In the Bush years, Americans have lost jobs, pensions, health care and homes, and have become ensnared in the lenders’ web as they struggled to meet their families’ needs. Infrastructure has decayed, education has deteriorated, human services and safety nets have been shredded, and racism and chauvinism have been cultivated under the banner of national security. The Supreme Court has been pushed farther to the right, the foreign incursions of the late 20th century have morphed into disastrous and devastating wars in Iraq and Afghanistan, the environment has been strip-mined, and the gap between the incomes of the top 1 percent and the majority of people has become a yawning gulf.

Finally, even the powerful financial industry has overreached itself, and cries out for help at the expense of the very taxpayers who have borne the brunt of its excesses.

But enough of that legacy. Ordinary Americans know it well. What’s ahead?

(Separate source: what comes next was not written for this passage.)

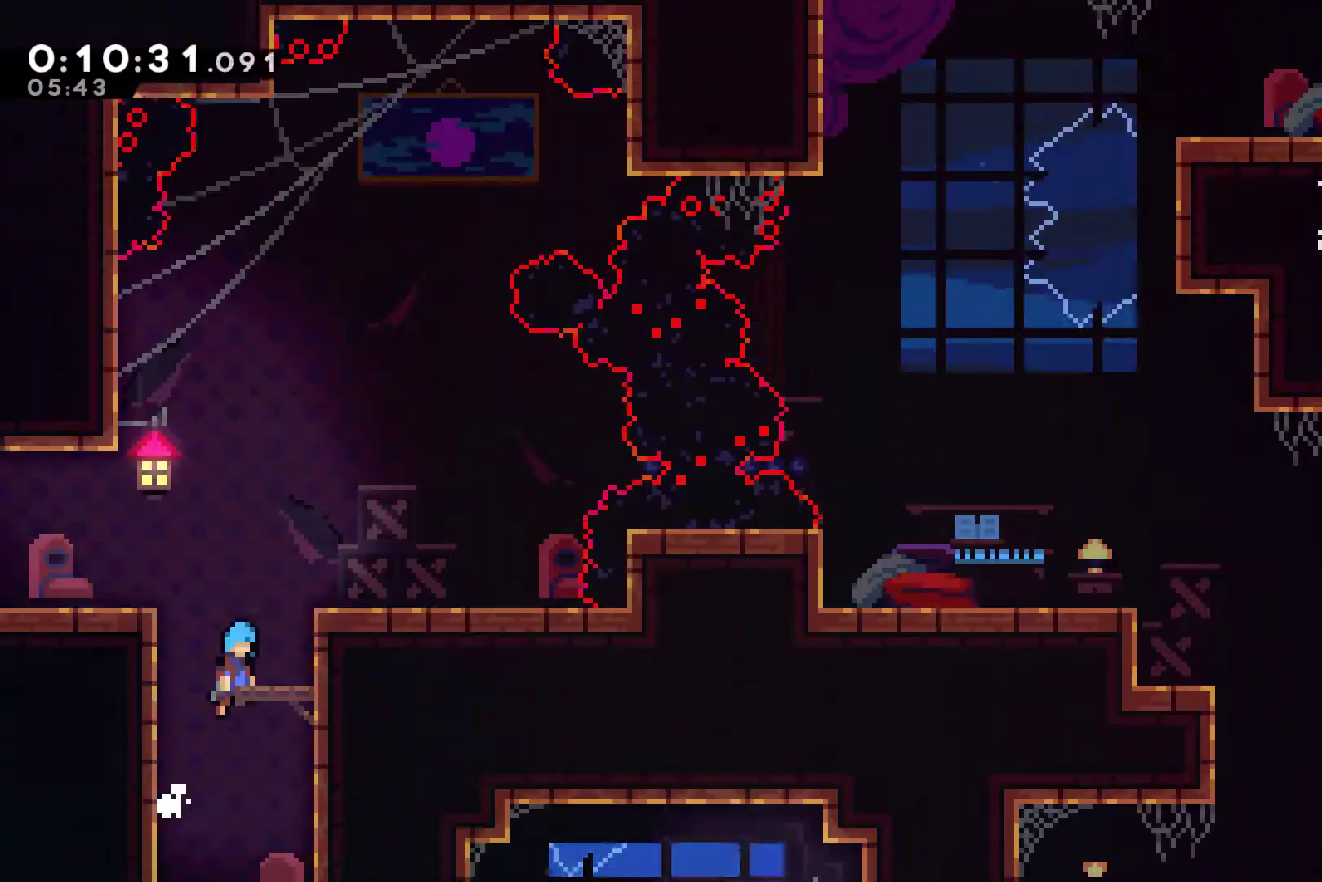
{"buttons": ["A", "DPAD_LEFT"], "left_stick": "center", "right_stick": "center", "events": [[400, "DPAD_LEFT", "down"]]}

A very broad coalition of labor, environment and community organizations is bringing forward shorter- and longer-term programs to resolve the present financial crisis and build a stable and expanding economy meeting the needs of the vast majority of Americans.

Under the auspices of the Campaign for America’s Future, over 30 national organizations including the AFL-CIO and SEIU have issued a “common sense” program to overcome the immediate financial crisis. Included are public oversight of “bailout” measures with participation of workers and consumers, re-regulation of the finance industry, major public investment in new energy and infrastructure projects, extending and expanding unemployment insurance and food stamps, measures to keep threatened homeowners in their homes and help to states so they can avoid catastrophic cuts in human services.

The Communications Workers of America’s long-range economic recovery program focuses on quality jobs and worker bargaining rights, emphasizing passage of the Employee Free Choice Act to level the playing field for organizing unions and building a world-class health care system funded by a broad-based tax.

The Apollo Alliance, uniting labor, environmental, community and business, projects a program for national energy efficiency, renewable energy, infrastructure and public transit and rebuilding American manufacturing based on a clean energy future.

Peace organizations are demanding an end to the wars in Iraq and Afghanistan, the return home of all troops and contractors, elimination of nuclear weapons and development of a foreign policy based on cooperation and peace.

Racial justice and immigrant rights organizations are demanding a new push to end injustice and move toward equality in all areas of life, from jobs and workers’ rights to housing, education and health care.

What all these programs have in common is ending actions that devastate people and the environment, and rebuilding a productive economy and society to meet the needs of workers and their families through producing needed goods and services, assuring sufficient income for a decent living standard, upholding labor and human rights and protecting the environment.

Putting them forward are the same forces that have come together to elect a president and Congress with a new, positive approach to the functioning of the United States in the 21st century. That president and that Congress will need guidance, help and —yes — pressure from this broad coalition if the changes so urgently needed are to be won.